VII.2.1. La distribution des tours de parole par l’interpellation

Pour les enseignantes, l’interpellation correspond à l’acte de nomination (J. Mc. H. Sinclair et R. M. Coulthard 1975) 23 et répond à des impératifs didactiques d’organisation. L’interpellation implique souvent, dans l’animation de la classe de langue étrangère, une particularité dans l’échange, un passage du tour de parole en force, et initie la plupart du temps un ou plusieurs échanges décentralisés.

Nous remarquons, dans notre observation des activités didactiques en classes de FLE, que les enseignantes, native et non natives, ont employé l’interpellation dans l’animation pour démarrer les activités didactiques ou pour passer le tour de parole aux autres.

Cet exemple est issu de la classe de conversation dont l’objectif est de mettre les apprenants sur la scène linguistique particulièrement construite. L’enseignante chinoise se met de côté,en retrait et joue le rôle d’un souffleur. Les apprenants ont une grande responsabilité de parole pour exprimer leur point de vue individuel, sur un thème déterminé par l’enseignante.

L’enseignante sollicite la parole des apprenants «qui veut commencer ↑ »,  après l’introduction du préambule comprenant « qui » « quoi » et « comment ». L’acte sollicitatif consiste à trouver un volontaire de manière non impérative. Un moment de silence a suivi la question, tout au début de l’échange. Si l’enseignante laisse durer le silence, cela peut entraîner un risque d’échec pour l’animation de la classe et pour l’organisation de la conversation. En effet, dans la culture chinoise, le problème de face personnelle empêche, dans la plupart des cas, la participation active devant un public si l’atmosphère n’est pas détendue. Dans ce cas, l’interpellation de l’enseignante paraît nécessaire pour le démarrage des activités afin d’éviter un risque d’échec de l’animation de la classe.

Dans l’acte suivant, c’est après un moment de silence que se situe l’interpellation de l’enseignante, ponctuée par un marqueur de structuration des échanges « bon ». Ce « bon », appui du discours, considéré comme « articulateur », signale que l’on va passer immédiatement à un autre acte langagier pour animer la conversation, « on laisse la parole à Jeanne ». Nous trouvons que l’interpellation de l’enseignante joue un rôle de démarrage impératif de la conversation dans l’animation de la classe et assure le retrait de l’enseignante  derrière le rideau  sur la scène de la classe.

Il est facile de trouver d’autres exemples d’interpellation des enseignantes dans la classe (1) et la classe (2).

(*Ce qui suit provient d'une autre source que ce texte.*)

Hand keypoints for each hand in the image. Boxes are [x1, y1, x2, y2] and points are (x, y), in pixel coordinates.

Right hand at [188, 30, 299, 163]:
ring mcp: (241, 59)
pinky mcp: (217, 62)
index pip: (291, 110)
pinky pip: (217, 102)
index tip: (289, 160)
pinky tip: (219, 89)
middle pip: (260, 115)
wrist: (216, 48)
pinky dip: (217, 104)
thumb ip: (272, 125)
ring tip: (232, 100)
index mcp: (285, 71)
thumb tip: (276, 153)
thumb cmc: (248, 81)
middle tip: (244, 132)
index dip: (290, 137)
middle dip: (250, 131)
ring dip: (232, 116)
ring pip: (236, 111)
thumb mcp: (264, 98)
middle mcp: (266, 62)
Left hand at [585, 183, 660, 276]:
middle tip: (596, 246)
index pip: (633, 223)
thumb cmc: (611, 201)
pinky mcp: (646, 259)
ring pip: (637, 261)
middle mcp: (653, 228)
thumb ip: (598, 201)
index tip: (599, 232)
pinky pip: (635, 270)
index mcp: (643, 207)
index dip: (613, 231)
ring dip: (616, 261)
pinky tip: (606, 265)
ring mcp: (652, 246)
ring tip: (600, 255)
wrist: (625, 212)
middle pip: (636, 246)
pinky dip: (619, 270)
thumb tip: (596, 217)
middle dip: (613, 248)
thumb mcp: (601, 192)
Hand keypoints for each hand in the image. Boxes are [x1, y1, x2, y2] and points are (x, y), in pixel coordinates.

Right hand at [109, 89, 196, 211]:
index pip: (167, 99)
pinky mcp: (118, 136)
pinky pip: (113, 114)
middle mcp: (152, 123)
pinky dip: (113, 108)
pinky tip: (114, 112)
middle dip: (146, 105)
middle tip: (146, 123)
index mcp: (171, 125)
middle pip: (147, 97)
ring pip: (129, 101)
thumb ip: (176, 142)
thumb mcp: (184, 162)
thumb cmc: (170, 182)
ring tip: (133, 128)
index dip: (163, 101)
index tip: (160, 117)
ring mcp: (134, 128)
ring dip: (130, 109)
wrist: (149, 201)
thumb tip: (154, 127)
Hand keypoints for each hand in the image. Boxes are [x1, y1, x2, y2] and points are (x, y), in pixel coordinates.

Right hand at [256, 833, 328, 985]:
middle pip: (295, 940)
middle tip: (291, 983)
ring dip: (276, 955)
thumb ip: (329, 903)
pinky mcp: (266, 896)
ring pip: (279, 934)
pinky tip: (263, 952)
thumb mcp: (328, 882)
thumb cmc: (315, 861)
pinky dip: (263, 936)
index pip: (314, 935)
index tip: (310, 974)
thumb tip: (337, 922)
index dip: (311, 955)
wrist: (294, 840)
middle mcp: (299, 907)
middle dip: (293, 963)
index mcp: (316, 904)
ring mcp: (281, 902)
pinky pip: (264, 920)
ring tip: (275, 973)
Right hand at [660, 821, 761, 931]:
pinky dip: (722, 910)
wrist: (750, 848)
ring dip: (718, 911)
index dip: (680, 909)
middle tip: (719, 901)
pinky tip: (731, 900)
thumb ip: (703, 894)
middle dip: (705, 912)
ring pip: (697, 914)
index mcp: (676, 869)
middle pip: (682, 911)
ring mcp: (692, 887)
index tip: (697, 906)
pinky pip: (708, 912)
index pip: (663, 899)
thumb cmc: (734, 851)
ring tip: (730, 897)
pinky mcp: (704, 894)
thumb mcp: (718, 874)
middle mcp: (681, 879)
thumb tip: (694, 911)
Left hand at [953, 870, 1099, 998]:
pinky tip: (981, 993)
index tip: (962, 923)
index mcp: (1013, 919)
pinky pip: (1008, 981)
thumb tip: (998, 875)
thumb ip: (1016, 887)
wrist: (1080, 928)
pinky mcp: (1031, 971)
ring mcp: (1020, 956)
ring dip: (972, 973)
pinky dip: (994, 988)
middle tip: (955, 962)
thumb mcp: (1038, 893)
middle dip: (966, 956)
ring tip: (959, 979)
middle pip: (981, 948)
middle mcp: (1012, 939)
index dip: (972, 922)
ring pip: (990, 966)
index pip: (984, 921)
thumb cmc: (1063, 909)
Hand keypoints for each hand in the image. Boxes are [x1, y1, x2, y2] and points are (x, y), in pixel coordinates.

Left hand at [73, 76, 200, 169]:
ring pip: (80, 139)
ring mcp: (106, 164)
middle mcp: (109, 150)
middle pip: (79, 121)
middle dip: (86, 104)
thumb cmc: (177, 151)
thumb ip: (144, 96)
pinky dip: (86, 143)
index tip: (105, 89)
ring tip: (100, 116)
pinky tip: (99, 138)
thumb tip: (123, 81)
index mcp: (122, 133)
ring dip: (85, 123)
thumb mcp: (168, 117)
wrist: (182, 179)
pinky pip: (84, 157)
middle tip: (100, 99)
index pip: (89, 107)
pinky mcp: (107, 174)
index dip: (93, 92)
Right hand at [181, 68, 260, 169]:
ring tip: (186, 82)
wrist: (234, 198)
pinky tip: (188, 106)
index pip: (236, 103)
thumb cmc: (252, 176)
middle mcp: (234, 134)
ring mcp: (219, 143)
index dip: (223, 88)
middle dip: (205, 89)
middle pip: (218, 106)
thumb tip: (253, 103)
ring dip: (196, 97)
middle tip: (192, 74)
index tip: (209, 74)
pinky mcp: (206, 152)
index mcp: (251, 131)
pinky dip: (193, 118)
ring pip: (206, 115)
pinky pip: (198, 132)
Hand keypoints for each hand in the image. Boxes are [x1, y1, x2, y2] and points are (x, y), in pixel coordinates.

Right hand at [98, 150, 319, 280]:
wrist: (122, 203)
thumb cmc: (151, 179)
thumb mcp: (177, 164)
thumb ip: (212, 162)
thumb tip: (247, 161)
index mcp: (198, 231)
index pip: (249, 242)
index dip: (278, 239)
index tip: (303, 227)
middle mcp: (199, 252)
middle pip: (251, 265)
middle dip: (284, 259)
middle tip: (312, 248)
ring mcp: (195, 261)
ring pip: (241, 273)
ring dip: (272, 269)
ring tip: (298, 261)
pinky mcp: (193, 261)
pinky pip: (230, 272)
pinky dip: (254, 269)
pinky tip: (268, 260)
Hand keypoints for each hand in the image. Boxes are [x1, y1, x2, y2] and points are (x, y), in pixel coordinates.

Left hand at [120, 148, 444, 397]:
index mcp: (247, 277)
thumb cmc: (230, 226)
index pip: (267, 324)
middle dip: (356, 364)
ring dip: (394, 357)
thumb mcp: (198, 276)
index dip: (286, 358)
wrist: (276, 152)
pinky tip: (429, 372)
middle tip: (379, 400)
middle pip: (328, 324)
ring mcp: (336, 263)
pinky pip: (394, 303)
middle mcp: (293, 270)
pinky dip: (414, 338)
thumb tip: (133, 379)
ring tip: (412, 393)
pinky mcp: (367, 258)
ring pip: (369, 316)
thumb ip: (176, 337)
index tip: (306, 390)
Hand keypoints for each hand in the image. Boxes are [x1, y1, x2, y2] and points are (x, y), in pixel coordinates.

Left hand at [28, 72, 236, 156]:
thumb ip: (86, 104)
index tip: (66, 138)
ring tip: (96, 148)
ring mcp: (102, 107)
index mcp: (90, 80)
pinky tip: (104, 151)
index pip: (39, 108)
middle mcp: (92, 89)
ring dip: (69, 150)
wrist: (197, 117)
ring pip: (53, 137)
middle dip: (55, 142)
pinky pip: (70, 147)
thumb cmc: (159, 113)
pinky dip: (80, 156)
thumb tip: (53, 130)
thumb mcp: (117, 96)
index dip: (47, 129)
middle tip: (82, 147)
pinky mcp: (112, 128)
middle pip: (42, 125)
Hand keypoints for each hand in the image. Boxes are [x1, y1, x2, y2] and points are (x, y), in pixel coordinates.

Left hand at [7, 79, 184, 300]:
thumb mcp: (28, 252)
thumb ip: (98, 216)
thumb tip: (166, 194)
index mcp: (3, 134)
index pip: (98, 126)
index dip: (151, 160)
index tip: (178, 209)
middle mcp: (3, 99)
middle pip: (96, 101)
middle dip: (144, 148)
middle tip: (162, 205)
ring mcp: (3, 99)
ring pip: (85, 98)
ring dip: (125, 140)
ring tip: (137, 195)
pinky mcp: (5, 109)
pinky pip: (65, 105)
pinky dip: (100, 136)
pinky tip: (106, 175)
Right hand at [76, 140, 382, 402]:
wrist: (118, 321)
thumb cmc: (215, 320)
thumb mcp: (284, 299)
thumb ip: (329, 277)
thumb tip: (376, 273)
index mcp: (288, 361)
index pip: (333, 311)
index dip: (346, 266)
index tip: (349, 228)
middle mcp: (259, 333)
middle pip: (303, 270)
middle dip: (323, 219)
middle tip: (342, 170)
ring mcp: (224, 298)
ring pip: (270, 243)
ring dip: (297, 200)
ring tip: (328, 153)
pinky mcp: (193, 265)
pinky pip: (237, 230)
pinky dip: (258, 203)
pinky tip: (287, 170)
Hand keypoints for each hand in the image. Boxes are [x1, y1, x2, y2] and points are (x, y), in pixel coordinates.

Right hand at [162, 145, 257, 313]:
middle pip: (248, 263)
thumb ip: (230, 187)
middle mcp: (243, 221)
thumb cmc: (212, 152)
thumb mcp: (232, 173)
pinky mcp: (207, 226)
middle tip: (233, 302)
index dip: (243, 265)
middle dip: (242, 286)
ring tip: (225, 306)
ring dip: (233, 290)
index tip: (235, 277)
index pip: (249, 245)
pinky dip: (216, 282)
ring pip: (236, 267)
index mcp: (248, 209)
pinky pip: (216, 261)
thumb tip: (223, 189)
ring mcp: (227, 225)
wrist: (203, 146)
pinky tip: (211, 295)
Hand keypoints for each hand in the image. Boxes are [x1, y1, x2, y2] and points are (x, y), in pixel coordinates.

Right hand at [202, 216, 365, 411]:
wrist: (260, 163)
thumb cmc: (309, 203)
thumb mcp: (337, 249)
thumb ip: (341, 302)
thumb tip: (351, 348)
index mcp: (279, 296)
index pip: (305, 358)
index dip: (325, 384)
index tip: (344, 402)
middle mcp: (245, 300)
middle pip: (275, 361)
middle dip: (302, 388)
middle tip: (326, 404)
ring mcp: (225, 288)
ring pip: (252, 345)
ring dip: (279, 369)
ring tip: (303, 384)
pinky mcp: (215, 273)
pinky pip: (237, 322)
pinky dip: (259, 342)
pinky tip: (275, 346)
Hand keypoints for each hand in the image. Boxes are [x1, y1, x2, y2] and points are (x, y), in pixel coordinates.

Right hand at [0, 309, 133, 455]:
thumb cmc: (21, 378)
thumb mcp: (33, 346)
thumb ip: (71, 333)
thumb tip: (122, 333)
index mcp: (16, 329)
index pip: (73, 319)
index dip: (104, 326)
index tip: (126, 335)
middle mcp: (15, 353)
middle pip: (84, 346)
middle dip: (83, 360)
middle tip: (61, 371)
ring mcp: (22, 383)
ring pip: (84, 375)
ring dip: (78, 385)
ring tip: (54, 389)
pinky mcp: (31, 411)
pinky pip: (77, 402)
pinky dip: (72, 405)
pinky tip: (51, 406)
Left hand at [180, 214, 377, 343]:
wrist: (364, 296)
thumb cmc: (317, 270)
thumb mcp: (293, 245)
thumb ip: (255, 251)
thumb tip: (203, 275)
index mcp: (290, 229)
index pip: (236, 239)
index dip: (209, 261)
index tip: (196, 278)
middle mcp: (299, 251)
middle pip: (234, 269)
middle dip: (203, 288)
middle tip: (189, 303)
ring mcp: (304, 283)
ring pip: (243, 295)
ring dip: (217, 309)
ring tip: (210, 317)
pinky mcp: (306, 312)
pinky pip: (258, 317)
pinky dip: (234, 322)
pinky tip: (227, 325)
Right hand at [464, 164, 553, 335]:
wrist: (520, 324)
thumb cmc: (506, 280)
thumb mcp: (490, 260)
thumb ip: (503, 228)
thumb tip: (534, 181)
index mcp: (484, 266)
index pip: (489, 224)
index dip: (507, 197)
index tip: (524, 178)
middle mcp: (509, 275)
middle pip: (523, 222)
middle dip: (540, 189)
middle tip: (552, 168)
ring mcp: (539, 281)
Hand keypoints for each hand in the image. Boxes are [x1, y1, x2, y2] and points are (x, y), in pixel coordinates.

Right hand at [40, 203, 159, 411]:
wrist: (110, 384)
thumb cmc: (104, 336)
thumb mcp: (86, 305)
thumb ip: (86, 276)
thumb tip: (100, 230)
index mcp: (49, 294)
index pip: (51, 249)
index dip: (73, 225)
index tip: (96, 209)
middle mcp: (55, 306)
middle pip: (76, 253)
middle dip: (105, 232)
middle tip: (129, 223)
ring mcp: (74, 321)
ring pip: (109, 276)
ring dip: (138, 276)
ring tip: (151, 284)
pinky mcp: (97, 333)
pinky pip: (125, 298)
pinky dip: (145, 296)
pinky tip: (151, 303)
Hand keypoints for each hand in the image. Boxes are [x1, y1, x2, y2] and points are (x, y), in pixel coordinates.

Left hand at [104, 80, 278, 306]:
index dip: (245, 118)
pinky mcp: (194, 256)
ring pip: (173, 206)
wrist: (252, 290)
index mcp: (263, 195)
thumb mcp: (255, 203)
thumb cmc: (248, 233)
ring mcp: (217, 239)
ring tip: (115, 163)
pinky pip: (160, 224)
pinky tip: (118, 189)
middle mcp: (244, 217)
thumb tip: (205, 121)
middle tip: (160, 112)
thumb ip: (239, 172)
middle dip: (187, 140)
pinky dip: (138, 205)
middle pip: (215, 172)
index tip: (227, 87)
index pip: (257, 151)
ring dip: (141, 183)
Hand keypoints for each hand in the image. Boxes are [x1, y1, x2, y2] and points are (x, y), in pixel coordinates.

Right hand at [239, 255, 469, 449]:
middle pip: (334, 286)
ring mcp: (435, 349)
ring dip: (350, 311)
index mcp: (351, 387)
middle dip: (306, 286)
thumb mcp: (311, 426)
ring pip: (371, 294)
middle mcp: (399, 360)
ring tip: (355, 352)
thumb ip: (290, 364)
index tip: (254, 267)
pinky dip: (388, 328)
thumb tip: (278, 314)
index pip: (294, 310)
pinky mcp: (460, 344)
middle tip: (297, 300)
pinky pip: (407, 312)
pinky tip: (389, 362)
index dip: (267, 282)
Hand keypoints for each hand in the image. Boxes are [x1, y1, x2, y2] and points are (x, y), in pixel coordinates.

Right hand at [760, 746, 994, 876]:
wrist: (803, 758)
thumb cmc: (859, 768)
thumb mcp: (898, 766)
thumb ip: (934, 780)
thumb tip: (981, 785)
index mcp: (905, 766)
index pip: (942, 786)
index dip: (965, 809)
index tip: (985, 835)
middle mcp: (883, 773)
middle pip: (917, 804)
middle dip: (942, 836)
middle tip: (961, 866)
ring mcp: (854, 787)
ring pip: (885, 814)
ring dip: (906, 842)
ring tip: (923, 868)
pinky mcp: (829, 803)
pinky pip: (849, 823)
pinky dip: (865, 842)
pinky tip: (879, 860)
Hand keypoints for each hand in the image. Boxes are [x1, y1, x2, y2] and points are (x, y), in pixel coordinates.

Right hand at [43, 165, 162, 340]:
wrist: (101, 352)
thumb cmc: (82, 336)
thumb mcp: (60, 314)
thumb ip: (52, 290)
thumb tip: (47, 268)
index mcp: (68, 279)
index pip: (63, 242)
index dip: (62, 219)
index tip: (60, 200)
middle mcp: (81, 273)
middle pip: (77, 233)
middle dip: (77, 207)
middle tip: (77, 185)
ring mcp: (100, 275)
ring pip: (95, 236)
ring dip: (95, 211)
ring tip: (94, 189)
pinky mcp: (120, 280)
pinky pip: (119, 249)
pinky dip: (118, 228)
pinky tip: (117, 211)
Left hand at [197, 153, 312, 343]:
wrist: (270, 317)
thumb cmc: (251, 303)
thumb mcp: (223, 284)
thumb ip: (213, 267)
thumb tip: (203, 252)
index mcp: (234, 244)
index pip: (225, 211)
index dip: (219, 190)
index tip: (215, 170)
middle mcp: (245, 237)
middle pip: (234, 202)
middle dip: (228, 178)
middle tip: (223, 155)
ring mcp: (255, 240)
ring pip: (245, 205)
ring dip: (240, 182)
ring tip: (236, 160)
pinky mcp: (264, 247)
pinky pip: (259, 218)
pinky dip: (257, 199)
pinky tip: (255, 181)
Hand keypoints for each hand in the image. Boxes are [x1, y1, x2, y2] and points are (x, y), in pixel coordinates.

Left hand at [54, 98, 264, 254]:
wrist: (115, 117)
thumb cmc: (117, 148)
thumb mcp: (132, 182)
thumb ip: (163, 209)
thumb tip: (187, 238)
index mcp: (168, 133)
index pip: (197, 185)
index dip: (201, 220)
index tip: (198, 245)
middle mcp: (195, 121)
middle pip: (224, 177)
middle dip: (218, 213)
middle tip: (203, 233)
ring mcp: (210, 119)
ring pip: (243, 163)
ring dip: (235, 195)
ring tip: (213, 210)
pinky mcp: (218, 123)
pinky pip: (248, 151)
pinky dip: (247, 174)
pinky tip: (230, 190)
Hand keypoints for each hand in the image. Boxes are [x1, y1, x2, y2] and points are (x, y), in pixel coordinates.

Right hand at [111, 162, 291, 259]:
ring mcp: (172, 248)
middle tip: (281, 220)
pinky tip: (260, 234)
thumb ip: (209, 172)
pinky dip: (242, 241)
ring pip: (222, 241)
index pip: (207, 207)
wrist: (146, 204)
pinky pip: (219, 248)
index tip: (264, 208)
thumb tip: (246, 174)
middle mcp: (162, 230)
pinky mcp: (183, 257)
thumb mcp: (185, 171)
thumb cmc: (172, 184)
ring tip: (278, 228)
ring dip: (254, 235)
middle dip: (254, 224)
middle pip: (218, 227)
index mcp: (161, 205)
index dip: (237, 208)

La gestion des tours de parole est souvent réalisée en classe de langue par cette stratégie interactionnelle. Il est à noter que les enseignantes native et non natives font leur interpellation par le prénom français des apprenants.

Notes
23.

J.Mc.H. Sinclair, R.M. Coulthard, Toward an Analysis of Discourse. The English used by Teacgers and Pupils, 1975, cité par M.H.Morsel dans Un exemple d’analise des échanges langagiers en situation didactique:La grille de Sinclair et Coulthard , In Les échanges langagiers en classe de langue, page 16, Ellug, 1984.